Supplied text:
┌──

SPAGHETTI WESTERNS: DUCK, YOU SUCKER!

James Coburn and Rod Steiger have a blast in Sergio Leone’s final spaghetti Western

DUCK, YOU SUCKER! (Sergio Leone, 1972)
Film Forum
209 West Houston St.
June 13 (1:40 & 6:50), 19 (8:00), 21 (1:00)
Series runs through June 21
212-727-8110
www.filmforum.org

Rod Steiger and James Coburn star in Sergio Leone’s final spaghetti Western, set during the Mexican Revolution in the 1910s. Steiger is Juan Miranda, the leader of a group of bandits who have stolen a stagecoach. Coburn is Sean Mallory, an IRA man on the run who likes blowing things up. The sweaty Juan wants to rob the Mesa Verde bank, while the cool Sean just wants to be left alone, but the two of them soon find themselves fighting together in the revolution. The film is way too long, and Ennio Morricone’s music is way too goofy, but Leone fans shouldn’t miss this rare chance to see the restored version of this film. Duck, You Sucker! is screening June 13, 19, and 21 as part of Film Forum’s Spaghetti Westerns series, which also features such well-known classics and under-the-radar gems as Damiano Damiani’s A Bullet for the General, Giulio Petroni’s Death Rides a Horse, Carlo Lizzani’s The Hills Run Red, and Giulio Questi’s Django Kill . . . If You Live, Shoot!

└──

Entries provided:
┌──

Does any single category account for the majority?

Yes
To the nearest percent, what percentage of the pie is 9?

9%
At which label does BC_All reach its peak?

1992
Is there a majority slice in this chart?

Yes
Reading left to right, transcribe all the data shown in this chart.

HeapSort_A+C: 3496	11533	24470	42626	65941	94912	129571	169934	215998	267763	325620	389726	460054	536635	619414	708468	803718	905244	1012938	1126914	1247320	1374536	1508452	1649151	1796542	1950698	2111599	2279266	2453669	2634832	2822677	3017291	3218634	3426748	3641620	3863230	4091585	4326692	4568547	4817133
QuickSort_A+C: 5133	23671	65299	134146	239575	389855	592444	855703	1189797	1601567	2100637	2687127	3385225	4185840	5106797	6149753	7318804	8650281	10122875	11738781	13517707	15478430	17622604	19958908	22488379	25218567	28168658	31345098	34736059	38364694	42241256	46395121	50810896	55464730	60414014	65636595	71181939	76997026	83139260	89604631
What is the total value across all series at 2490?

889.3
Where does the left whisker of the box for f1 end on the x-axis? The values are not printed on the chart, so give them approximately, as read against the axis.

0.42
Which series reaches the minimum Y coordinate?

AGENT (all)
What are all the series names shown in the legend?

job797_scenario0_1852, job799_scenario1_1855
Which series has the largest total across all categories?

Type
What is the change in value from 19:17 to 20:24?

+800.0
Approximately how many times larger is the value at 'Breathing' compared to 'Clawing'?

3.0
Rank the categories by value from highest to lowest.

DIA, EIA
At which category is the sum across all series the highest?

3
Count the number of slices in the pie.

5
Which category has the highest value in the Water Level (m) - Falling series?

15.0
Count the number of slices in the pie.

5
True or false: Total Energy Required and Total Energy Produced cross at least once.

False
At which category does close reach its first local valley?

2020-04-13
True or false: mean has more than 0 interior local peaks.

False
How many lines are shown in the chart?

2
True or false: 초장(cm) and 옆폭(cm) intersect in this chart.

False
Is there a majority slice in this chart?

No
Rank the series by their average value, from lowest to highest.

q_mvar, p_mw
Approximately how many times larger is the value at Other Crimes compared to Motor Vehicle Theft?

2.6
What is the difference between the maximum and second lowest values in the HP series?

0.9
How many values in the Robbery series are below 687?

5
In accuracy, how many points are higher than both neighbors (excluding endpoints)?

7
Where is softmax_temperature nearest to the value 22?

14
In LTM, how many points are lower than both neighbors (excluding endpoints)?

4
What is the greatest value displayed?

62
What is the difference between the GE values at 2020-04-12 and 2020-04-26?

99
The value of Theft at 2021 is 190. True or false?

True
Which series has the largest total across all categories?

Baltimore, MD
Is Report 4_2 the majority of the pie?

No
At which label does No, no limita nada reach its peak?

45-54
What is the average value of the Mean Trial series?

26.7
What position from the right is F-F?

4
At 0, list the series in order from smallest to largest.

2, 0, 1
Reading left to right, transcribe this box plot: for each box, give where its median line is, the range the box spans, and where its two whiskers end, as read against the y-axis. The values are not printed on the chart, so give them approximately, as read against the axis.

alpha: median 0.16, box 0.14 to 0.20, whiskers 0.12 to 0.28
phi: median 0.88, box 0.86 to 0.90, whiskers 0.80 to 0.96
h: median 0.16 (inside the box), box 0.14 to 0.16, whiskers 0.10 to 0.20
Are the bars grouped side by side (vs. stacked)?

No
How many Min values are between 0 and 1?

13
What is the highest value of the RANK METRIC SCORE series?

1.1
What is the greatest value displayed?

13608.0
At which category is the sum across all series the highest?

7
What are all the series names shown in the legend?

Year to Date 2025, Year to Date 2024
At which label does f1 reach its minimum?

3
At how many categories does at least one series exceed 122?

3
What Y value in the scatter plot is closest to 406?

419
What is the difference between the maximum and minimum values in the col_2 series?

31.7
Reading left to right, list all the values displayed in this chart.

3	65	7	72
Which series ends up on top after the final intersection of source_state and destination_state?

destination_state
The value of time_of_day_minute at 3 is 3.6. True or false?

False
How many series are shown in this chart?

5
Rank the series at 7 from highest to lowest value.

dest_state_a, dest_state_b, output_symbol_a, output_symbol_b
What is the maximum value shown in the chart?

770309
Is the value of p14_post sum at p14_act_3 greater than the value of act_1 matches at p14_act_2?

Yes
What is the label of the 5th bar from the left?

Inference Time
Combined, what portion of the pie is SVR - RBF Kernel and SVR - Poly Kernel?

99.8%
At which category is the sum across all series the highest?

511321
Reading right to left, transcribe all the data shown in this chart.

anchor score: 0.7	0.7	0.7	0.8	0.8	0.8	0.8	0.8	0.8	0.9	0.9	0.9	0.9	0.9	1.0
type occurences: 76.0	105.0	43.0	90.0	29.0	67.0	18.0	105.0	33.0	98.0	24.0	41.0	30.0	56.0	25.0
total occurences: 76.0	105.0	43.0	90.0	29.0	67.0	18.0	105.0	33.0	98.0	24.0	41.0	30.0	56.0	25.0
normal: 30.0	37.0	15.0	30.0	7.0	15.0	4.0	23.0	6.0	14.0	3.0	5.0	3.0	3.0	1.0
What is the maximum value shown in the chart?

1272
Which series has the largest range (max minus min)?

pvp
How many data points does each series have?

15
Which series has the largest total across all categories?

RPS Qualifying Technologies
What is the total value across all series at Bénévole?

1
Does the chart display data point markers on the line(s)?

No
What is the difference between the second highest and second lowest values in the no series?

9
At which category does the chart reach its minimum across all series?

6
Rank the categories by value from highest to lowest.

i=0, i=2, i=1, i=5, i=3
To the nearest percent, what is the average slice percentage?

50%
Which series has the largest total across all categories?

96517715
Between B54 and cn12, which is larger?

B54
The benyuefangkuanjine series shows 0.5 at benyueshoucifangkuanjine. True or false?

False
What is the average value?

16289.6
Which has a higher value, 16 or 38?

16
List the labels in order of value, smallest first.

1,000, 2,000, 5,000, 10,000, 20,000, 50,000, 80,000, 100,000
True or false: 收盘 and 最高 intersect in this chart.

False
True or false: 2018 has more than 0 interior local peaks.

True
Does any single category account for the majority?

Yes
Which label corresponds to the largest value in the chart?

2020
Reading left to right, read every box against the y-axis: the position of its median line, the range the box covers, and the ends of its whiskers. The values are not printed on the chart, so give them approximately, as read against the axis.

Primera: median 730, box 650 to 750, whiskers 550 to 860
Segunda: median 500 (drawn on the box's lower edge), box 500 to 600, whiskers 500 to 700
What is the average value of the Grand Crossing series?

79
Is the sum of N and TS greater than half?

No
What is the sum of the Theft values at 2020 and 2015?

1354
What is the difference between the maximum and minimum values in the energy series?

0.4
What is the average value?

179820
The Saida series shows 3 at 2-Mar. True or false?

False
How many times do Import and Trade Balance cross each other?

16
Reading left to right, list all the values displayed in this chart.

└──

Problems to solve:
(A) Return the part of the Duck, You Sucker! review that opens with the words containing "James Coburn and" and closes with "West Houston St.".
(B) In the Duck, You Sucker! review, which character does Rod Steiger play?

Written answers:
(A)
James Coburn and Rod Steiger have a blast in Sergio Leone’s final spaghetti Western

DUCK, YOU SUCKER! (Sergio Leone, 1972)
Film Forum
209 West Houston St.

(B) Juan Miranda